> [Task a]:
Pull out every line of the entries that contains the string "mark", treating uppercase and lowercase as distinct.
── Text extract ──
The latest round of flash manufacturing PMIs saw the “global composite” that we put together fall -0.40 to 53.8 which places it down -0.9pts from the peak in January this year. Within the results there was the ongoing divergence between America and Europe, with the Eurozone flash PMI +0.3 to 57.3 and the US flash manufacturing PMI -0.6 to 52.1 and Japan ranging along -2.1 to 52.0. The results continue that ever so slight downtrend that began since the peak in January and helps reconcile the trading in the US 10-year government bond yield, although there does seem to be a bit of a gap opening up between the two series. If the DM composite PMI can hold up or even regain some momentum it would provide a fundamental catalyst to rising bond yields or at least open up a notable mispricing for bonds.
───
── Supplied records ──
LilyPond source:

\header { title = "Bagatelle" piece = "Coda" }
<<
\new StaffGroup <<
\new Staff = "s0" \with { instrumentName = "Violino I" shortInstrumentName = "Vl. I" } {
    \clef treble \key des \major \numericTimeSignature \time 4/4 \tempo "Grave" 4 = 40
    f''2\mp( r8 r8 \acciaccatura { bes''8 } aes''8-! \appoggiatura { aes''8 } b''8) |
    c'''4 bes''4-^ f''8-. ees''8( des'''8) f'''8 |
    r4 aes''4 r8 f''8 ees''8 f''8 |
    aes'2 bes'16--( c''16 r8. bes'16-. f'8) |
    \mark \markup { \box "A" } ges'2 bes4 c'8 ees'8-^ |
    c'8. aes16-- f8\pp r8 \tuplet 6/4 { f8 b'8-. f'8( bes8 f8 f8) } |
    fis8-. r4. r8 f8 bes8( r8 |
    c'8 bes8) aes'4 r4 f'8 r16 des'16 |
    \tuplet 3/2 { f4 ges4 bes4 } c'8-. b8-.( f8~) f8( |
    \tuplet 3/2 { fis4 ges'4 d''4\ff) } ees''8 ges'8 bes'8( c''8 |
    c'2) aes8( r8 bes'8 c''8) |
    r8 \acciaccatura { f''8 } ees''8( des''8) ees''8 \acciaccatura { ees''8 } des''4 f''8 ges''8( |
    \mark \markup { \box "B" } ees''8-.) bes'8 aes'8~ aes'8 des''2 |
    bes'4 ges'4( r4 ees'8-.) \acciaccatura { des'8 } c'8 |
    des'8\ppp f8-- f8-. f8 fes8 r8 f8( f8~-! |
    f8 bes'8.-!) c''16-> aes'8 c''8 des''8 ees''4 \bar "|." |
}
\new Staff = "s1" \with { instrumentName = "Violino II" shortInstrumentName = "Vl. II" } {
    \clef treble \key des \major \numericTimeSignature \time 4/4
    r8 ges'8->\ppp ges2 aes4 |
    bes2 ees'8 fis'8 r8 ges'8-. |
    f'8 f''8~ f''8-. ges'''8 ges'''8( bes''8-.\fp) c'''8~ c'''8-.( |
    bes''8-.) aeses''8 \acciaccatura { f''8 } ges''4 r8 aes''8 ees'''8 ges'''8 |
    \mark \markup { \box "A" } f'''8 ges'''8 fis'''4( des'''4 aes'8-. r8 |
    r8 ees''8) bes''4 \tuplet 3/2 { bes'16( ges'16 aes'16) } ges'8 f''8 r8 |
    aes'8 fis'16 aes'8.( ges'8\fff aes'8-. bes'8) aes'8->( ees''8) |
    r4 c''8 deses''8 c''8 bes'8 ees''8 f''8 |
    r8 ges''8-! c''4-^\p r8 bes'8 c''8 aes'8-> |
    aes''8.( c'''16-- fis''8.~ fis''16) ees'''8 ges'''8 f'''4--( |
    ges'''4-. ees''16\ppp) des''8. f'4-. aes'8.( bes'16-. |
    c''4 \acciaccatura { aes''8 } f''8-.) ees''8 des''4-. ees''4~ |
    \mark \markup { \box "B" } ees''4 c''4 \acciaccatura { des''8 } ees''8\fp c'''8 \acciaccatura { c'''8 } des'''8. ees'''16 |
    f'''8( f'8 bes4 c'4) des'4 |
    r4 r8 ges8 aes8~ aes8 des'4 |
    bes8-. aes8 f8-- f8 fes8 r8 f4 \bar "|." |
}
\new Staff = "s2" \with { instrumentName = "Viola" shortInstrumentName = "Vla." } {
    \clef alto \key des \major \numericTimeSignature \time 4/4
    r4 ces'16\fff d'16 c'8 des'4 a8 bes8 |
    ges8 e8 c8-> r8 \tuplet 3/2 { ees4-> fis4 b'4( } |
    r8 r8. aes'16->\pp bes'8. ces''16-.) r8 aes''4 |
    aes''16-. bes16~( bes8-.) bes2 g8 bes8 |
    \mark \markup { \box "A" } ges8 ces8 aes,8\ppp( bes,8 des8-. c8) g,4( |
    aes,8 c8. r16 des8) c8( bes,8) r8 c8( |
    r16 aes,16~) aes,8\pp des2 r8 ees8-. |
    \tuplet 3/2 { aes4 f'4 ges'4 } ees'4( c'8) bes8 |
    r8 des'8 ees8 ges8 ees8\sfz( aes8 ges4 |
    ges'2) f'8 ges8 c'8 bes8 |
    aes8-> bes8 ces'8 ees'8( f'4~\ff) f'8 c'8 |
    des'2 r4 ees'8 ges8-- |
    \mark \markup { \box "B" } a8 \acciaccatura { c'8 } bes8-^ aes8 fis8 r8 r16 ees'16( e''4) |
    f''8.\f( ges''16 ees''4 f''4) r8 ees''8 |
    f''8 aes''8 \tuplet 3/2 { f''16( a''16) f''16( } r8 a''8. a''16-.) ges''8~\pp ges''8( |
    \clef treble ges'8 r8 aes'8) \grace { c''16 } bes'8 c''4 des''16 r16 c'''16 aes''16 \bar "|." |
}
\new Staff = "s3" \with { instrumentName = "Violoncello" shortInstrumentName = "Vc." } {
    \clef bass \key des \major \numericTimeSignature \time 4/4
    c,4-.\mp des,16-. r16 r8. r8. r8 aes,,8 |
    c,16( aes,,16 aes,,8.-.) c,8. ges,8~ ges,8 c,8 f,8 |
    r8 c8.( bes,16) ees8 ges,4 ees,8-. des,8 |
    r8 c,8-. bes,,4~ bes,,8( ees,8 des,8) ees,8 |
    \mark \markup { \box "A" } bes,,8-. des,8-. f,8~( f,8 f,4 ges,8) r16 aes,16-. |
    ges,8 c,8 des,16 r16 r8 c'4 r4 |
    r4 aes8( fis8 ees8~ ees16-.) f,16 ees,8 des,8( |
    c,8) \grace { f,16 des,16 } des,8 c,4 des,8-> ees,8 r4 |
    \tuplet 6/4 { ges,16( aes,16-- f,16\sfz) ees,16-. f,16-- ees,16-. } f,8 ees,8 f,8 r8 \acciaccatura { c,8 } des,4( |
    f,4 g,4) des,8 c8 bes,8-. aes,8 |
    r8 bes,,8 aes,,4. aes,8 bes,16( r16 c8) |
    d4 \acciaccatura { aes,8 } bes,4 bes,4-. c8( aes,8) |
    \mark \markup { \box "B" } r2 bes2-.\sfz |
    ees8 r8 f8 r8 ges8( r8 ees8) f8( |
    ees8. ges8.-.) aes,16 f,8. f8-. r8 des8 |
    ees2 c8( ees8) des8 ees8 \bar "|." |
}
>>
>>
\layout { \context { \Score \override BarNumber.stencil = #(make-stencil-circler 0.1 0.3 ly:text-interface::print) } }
───
> [Task b]:
Resume the passage on flash manufacturing PMIs and bond yields after its final sentence.

> [Final answer a]:
    \mark \markup { \box "A" } ges'2 bes4 c'8 ees'8-^ |
    \mark \markup { \box "B" } ees''8-.) bes'8 aes'8~ aes'8 des''2 |
    \mark \markup { \box "A" } f'''8 ges'''8 fis'''4( des'''4 aes'8-. r8 |
    \mark \markup { \box "B" } ees''4 c''4 \acciaccatura { des''8 } ees''8\fp c'''8 \acciaccatura { c'''8 } des'''8. ees'''16 |
    \mark \markup { \box "A" } ges8 ces8 aes,8\ppp( bes,8 des8-. c8) g,4( |
    \mark \markup { \box "B" } a8 \acciaccatura { c'8 } bes8-^ aes8 fis8 r8 r16 ees'16( e''4) |
    \mark \markup { \box "A" } bes,,8-. des,8-. f,8~( f,8 f,4 ges,8) r16 aes,16-. |
    \mark \markup { \box "B" } r2 bes2-.\sfz |

> [Final answer b]:
My view is that global growth should be able to hold up given strengthening global trade growth, rising consumer confidence, rising property prices in the major economies, improving industrial production and corporate earnings growth, and still broadly accomodative monetary policy. However you need to pay attention to the data and the leading indicators, particularly ones like this.
The “global flash manufacturing PMI” dropped slightly in June, which continues the slight but noticeable downtrend that began from the peak in January this year. It highlights the concerns I recently noted about the risks to the global growth outlook.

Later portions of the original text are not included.